Napolitano, who began her testimony with a moment of silence, also expressed her sympathies for the victims and their families and vowed her department would work overtime to try to prevent further such attacks in the United States.
“Our thoughts and our prayers remain with the victims and their families and the city of Boston,” Napolitano added.
She said she could not share further details about the unfolding investigation in public.
Senator Tom Carper of Delaware, the chairman of the Senate panel, also thanked the police, paramedics, average citizens and other first responders who were so critical to the rescue effort.
“I also want to thank our first responders and brave bystanders who selflessly rushed into the chaotic scene to care for those who were injured, and the law enforcement personnel at the federal, state and local level who continue to investigate this incident,” said the Delaware Democrat.
He vowed to stay on top of the government’s response and find the culprits.
“I am carefully monitoring this situation and will continue to do so,” Carper said. “In the end, we’ll get to the bottom of this incident and bring those responsible to justice.
He also urged all American citizens to be vigilant while going about their daily lives.
“Moving forward, it is critical that all Americans recognize that we all have a shared responsibility in keeping each other safe and we should all embrace the adage, ‘if you see something, say something,’ and report anything suspicious to authorities immediately.”
Across the Capitol on Wednesday, Secretary of State John F. Kerry, a former senator from Massachusetts, declined to speculate on whether the attacks were foreign-based in testimony before the House Foreign Affairs Committee.
But he did give a shout out to his hometown—and spoke of his personal connection to the tragedy.
“It’s impossible for me to express my sadness and my anger, frankly, over those terrible events,” Kerry said. “It’s just hard to believe that a Patriot’s Day holiday, which is normally such a time of festivities, turned into a bloody mayhem. But I know how resilient Bostonians are, and I think a lot of you do, despite the fact it took us 86 years to win a pennant.
“I’ve talked this week with friends and family up there as recently as this morning,” he continued, “and the granddaughter of a very, very close supporter and friend of mine through all my political career is fighting to keep both of her legs. The – Boston is not going to be intimidated by this, but we’re going to find out who did this. And the police work being done is extraordinary. The FBI is remarkable. There’s a great deal of forensic evidence, and we’re hopeful that we can bring people to justice.”

• **Supplied material**:
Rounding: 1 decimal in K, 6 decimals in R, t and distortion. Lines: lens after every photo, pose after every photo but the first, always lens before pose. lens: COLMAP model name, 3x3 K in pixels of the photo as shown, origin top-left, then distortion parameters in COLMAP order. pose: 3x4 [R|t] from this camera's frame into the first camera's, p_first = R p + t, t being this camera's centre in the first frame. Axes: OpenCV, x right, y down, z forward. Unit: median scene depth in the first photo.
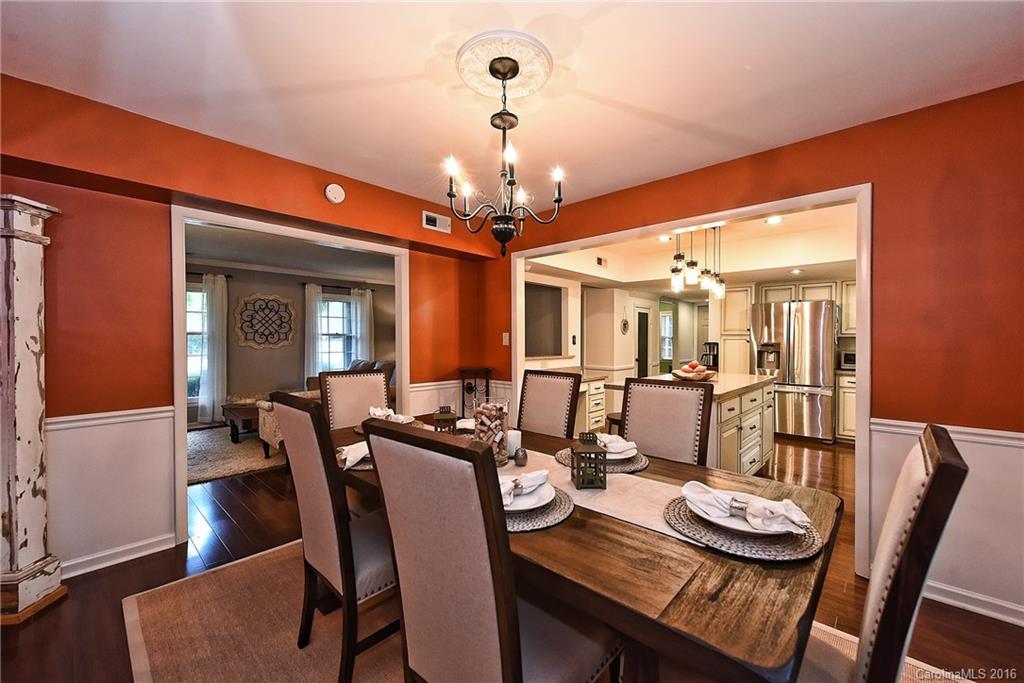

• **To do**: Set down the part of the news excerpt about the Boston hearings word for word, starting at the words "He vowed to" and stopping after the words "responsible to justice.".

• **Task result**:
He vowed to stay on top of the government’s response and find the culprits.
“I am carefully monitoring this situation and will continue to do so,” Carper said. “In the end, we’ll get to the bottom of this incident and bring those responsible to justice.